We are given that $a \oplus b = a+b+1$ and $a \odot b= a+b+ab$ and I need to prove that it is a field. Do I just need to know that there is an inverse for $a \odot b$? So if I could let $a+b+ab=c$ then I want to find a $-c$ such that $c \odot -c=1$? Then the inverse, $-c=\frac{1}{a+b+ab}$ then? This would be that for every c I have a multiplicative inverse and since the set is a infinite I will not have any zero divisors and I have an integral domain.
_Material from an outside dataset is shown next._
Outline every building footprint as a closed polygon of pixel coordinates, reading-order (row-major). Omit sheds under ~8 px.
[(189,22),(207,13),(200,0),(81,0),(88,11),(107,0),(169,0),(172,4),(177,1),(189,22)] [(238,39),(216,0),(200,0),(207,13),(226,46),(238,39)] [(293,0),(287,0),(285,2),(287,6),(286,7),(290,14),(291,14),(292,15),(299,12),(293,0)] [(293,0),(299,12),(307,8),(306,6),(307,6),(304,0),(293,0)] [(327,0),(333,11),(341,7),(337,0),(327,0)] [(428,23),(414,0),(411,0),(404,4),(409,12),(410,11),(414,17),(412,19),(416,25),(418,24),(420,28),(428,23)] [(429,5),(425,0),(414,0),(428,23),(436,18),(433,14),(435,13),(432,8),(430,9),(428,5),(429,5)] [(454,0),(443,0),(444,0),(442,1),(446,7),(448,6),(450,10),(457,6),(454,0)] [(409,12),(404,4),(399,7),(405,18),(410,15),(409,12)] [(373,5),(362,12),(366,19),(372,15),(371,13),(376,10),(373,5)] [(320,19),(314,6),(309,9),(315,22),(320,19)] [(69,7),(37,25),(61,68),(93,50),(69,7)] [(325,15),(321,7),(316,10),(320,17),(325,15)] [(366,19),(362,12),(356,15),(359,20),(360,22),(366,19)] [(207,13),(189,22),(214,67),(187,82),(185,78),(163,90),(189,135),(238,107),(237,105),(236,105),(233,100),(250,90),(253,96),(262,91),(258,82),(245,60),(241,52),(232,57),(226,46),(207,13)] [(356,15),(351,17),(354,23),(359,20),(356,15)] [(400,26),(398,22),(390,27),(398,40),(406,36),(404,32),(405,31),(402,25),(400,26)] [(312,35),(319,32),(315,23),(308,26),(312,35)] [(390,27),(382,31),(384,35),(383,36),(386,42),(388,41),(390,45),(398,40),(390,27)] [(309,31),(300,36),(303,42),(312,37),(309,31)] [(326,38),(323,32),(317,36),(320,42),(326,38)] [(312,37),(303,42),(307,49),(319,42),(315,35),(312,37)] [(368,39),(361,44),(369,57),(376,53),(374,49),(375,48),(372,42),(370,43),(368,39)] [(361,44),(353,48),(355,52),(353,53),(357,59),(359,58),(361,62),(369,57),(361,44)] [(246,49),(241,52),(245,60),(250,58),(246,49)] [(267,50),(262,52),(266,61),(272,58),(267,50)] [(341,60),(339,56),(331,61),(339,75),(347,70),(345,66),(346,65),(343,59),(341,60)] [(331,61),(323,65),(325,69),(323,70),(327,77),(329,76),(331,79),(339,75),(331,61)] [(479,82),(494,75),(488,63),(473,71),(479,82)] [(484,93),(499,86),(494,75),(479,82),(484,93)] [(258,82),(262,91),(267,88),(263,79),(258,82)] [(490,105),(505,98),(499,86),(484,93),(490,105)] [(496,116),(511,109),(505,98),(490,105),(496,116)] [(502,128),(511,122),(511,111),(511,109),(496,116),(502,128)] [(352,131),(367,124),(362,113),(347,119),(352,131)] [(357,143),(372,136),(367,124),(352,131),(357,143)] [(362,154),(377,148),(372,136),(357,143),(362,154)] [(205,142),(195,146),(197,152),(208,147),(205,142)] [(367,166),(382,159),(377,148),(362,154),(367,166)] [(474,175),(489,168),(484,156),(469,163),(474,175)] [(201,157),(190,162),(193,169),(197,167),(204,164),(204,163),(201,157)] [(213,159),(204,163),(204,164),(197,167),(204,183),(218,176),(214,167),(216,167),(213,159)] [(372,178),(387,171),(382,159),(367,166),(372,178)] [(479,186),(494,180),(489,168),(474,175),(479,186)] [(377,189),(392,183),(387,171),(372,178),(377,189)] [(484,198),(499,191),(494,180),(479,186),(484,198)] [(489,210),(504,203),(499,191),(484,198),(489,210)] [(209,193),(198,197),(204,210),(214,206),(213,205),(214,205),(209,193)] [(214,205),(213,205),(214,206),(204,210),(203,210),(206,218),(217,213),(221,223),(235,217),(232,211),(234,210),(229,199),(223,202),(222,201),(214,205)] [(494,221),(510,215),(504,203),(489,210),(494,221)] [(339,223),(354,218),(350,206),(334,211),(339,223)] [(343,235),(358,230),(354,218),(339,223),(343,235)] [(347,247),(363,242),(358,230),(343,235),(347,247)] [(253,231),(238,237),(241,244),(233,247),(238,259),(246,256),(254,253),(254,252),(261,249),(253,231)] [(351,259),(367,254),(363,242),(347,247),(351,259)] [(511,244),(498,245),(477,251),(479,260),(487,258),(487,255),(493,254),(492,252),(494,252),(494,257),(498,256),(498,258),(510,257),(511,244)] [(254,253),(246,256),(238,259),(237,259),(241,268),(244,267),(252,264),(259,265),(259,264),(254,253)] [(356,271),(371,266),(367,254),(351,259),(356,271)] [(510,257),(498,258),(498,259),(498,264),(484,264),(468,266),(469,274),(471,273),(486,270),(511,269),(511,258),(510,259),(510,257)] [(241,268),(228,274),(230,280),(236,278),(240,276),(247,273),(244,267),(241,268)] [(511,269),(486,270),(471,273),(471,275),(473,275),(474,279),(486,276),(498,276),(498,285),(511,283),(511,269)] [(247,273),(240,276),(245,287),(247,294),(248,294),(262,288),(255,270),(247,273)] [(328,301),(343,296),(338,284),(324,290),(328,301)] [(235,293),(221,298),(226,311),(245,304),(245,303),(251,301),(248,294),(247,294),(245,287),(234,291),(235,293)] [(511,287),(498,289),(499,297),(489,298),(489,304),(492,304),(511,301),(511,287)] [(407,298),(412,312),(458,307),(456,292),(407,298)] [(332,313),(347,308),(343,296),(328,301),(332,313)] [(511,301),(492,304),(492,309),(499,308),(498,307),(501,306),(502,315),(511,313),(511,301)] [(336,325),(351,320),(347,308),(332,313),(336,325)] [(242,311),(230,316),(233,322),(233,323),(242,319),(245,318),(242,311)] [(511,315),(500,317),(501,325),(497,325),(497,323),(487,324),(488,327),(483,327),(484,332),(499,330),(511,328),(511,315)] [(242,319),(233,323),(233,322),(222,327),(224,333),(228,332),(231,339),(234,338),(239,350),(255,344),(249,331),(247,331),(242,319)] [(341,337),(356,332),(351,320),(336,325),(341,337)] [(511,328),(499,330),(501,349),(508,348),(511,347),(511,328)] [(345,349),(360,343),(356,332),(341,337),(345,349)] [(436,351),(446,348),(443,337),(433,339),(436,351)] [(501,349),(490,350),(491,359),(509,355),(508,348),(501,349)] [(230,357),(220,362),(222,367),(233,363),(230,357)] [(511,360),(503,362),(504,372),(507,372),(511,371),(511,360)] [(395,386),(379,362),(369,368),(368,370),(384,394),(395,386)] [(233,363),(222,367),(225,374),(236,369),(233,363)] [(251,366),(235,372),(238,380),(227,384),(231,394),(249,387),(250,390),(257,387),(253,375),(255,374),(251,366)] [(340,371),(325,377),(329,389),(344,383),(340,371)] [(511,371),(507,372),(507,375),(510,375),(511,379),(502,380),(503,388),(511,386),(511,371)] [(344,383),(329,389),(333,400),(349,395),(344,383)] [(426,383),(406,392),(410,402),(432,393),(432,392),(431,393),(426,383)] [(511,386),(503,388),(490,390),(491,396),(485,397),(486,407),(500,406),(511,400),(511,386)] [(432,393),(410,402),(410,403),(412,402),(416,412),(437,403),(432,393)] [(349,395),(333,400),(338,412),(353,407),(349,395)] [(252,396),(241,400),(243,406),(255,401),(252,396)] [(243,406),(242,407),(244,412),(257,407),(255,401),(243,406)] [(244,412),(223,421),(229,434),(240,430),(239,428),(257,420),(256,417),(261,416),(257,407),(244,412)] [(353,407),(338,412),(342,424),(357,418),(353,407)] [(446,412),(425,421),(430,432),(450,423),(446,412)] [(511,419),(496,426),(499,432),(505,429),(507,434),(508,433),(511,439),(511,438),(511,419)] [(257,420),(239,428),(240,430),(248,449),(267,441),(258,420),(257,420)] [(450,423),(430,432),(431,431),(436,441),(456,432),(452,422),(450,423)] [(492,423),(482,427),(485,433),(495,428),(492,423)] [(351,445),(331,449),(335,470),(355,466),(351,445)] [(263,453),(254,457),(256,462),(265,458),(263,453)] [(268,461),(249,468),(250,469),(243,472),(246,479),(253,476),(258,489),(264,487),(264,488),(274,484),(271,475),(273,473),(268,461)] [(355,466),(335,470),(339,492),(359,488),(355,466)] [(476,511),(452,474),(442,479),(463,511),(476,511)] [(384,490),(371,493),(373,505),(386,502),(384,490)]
And since addition and multiplication is commutative here I also have a field.
Am I on the right track?
Hint: Define $f:\Bbb R\to\Bbb R$ by $f(t)=t+1$. Then $$f(x\oplus y)=f(x)+f(y)$$and $$f(x\odot y)=f(x)f(y).$$(So $f$ is an isomorphism, hence yes $(\Bbb R,\oplus,\odot)$ is a field.)
Detail: For the benefit of readers new to the notion of isomorphism: One might say one knows about field isomorphisms, but question how that can be relevant before we know that $(\Bbb R,\oplus,\odot)$ is a field.
That's a reasonable complaint. But the notion of "isomorphism" is more general than that - in general ann isomorphism between two structures is a bijection that preserves whatever operations and relations are relevant in the given context.
To be more explicit than people usually are, let's say an MAS ("Multiplication-Addition-Structure") is a set together with two binary operations of addition and multiplication. That's it, no further axioms. An MAS may or may not be a field. A bijection satisfying the two equations above is an MAS isomorphism, and it's obvious that if two MASs are isomorphic and one is a field then so is the other. The $f$ above is an MAS isomorphismm, qed.
To be even more explicit, the fact that $\oplus$ is commutative follows from the fact that $+$ is commutative and $f$ is an MAS isomorphism: $$a\oplus b=f^{-1}(f(a)+f(b)) =f^{-1}(f(b)+f(a))=b\oplus a.$$Similarly for all the other field axioms.